À l'initiative de son rapporteur, la commission des lois a donc réécrit l'article 18 pour le rendre plus opérationnel (amendement COM-14).

À titre expérimental et pour une durée de cinq ans à compter de la promulgation de la loi, les personnes résidant hors de France pourraient recourir à des dispositifs de visioconférence, l'acte authentique étant établi à distance par un notaire français. Les clients seraient réputés avoir comparu « physiquement » devant le notaire, afin de réunir les solennités requises pour authentifier l'acte.

En conséquence, les non-résidents n'auraient plus besoin de se rendre dans une ambassade ou un consulat pour établir un acte authentique et pourraient recourir à la visioconférence depuis tout lieu, dans des conditions sécurisées précisées par décret en Conseil d'État.

Interrogé par le rapporteur, le Conseil supérieur du notariat a soutenu cette initiative.

La commission a adopté l'article 18
de la proposition de loi ainsi modifié.


* 55 Contrairement aux actes sous seing privé, les actes authentiques nécessitent la présence d'un officier public (notaire le plus souvent) et la comparution personnelle des intéressés pour garantir l'authenticité du document (article 1369 du code civil).

* 56 Article 2 du décret n° 91-152 du 7 février 1991 relatif aux attributions notariales des agents diplomatiques et consulaires.

* 57 Article 8 du décret n° 71-942 du 26 novembre 1971 relatif aux créations, transferts et suppressions d'office de notaire, à la compétence d'instrumentation et à la résidence des notaires, à la garde et à la transmission des minutes et registres professionnels des notaires. 

* 58 Loi relative à l'exercice des attributions notariales dans les postes diplomatiques et consulaires.

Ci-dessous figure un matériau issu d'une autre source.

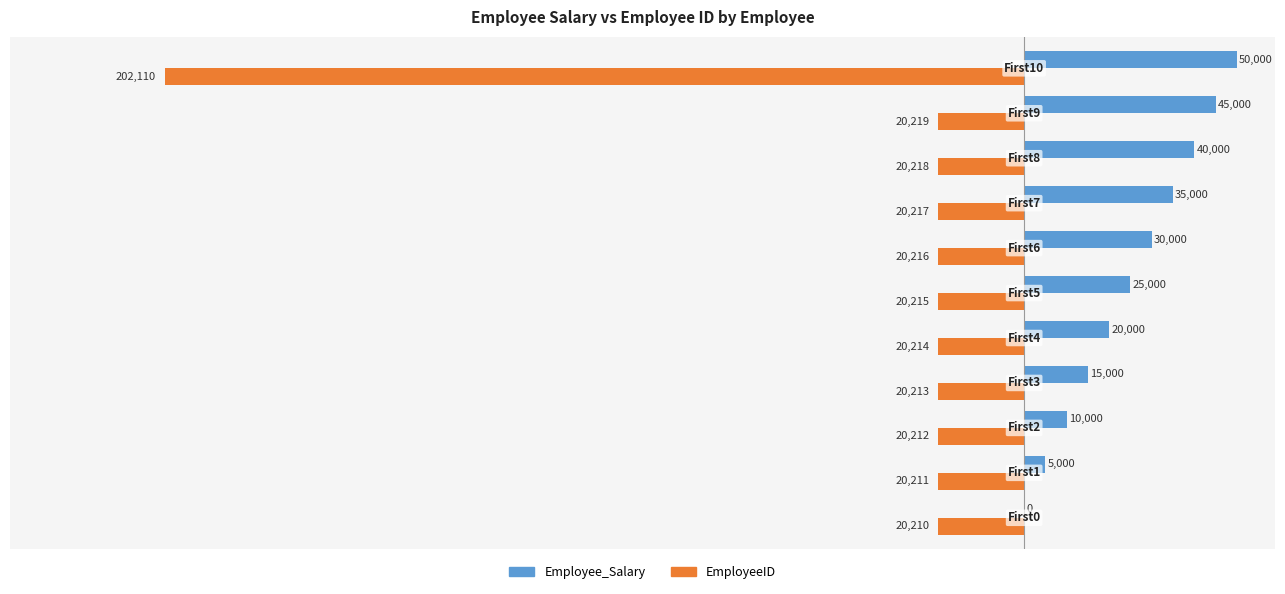

Which series has the largest total across all categories?

Employee_Salary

* 59 Loi n° 2011-331 du 28 mars 2011 de modernisation des professions judiciaires et juridiques et certaines professions règlementées.

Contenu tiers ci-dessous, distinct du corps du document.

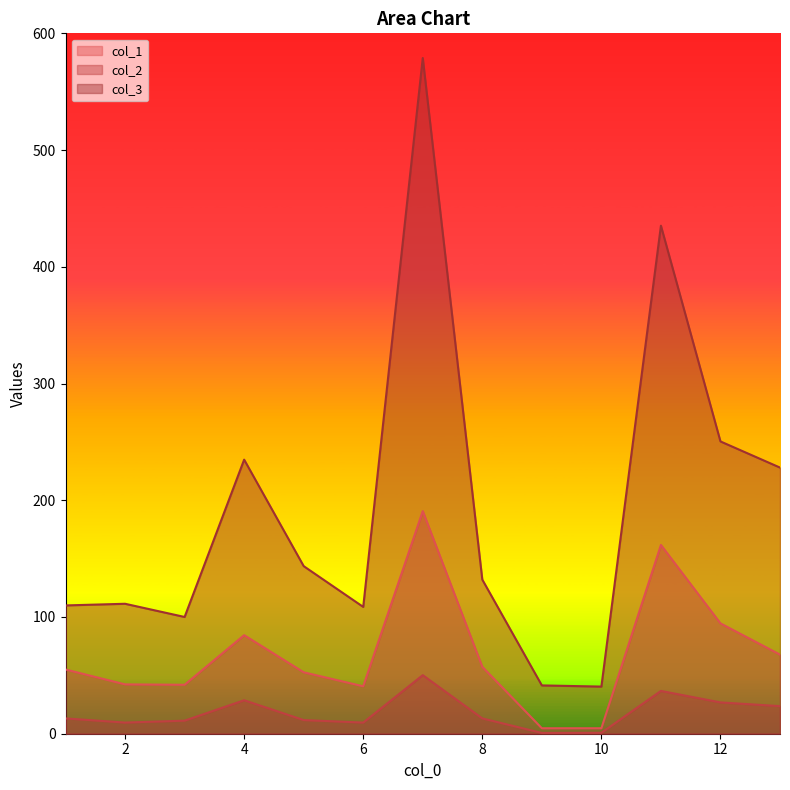

True or false: col_1 and col_2 cross at least once.

False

* 60 « À la demande de l'intéressé, les agents diplomatiques et consulaires peuvent faire appel à un notaire pour l'exercice de leurs pouvoirs notariaux. Un décret en Conseil d'État précise les modalités de rémunération du notaire par l'intéressé ».

* 61 Décret n° 81-778 du 13 août 1981 fixant le tarif des droits à percevoir dans les chancelleries diplomatiques et consulaires et, en territoire français, par le ministère des relations extérieures. 

* 62 Rapport n° 131 (2010-2011) fait par Laurent Béteille sur le projet de loi de modernisation des professions judiciaires et juridiques et certaines professions règlementées.

* 63 L'évolution des missions et de l'organisation des consulats français à l'étranger, septembre 2013, rapport communiqué à la commission des finances de l'Assemblée nationale.

* 64 Décret n° 2017-1547 du 8 novembre 2017 relatif aux attributions notariales des agents diplomatiques et consulaires.

* 65 Arrêté du 18 décembre 2017 fixant la liste des postes diplomatiques et consulaires dans lesquels sont exercées des attributions notariales.

* 66 Réponse à la question orale de Fabienne Blineau, Laurent Rigaud et Hervé Serol, membres de l'Assemblée des Français de l'étranger, session de mars 2019.

* 67 Article 17 du décret n° 71-941 du 26 novembre 1971 relatif aux actes établis par les notaires.

* 68 Le tarif de cette contribution serait fixé par un arrêté conjoint du ministre chargé des affaires étrangères et du ministre de la justice.

* 69 Ce dispositif entrerait en vigueur au 1er janvier 2021, pour laisser aux postes diplomatiques et consulaires le temps d'acquérir et d'installer le matériel nécessaire.